REQUEST: Please find how many lines of the data contain the string "fanów", and respond with that number only.

DATA LISTING:
=== Section Start ===

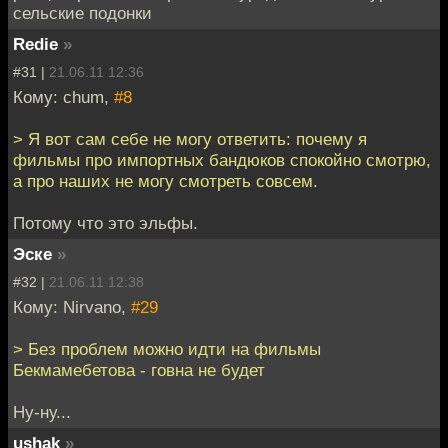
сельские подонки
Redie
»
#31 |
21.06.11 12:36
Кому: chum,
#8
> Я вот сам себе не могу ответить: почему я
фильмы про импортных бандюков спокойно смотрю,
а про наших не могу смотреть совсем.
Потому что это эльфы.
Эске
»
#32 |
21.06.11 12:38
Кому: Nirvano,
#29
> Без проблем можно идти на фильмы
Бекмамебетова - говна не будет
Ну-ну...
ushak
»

=== Section End ===
=== Section Start ===

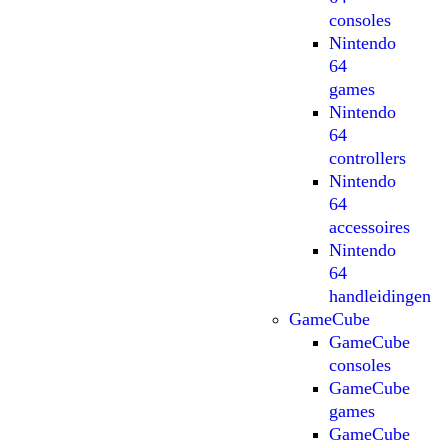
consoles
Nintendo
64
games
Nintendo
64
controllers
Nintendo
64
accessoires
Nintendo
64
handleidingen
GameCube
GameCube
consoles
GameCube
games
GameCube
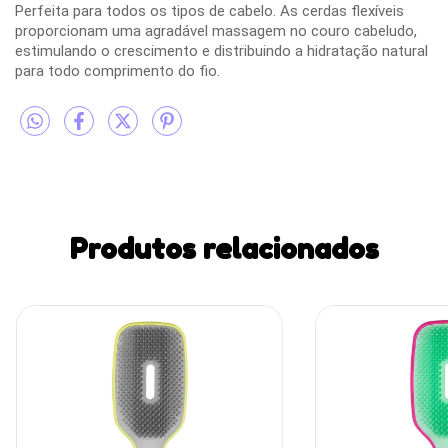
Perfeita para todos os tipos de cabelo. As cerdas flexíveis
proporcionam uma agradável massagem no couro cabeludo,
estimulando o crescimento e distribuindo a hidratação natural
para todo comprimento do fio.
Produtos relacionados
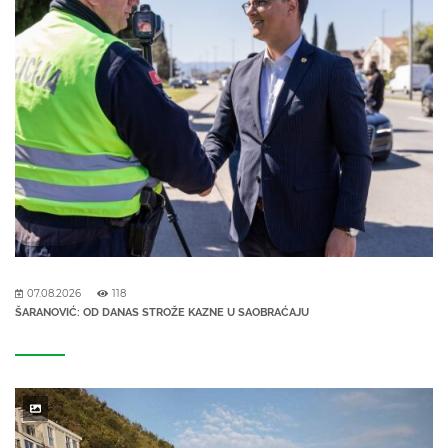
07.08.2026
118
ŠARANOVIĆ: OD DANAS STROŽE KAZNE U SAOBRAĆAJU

=== Section End ===
=== Section Start ===

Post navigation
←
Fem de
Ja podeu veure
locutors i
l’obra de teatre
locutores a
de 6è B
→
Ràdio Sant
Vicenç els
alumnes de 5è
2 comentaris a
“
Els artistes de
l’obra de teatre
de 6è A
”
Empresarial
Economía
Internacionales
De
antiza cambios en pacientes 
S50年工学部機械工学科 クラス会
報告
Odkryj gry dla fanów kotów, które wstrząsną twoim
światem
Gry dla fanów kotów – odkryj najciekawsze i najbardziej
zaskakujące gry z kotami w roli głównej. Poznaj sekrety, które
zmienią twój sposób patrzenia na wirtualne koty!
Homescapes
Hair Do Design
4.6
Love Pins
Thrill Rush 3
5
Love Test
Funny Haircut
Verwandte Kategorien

=== Section End ===

EXERCISE SOLUTION: 2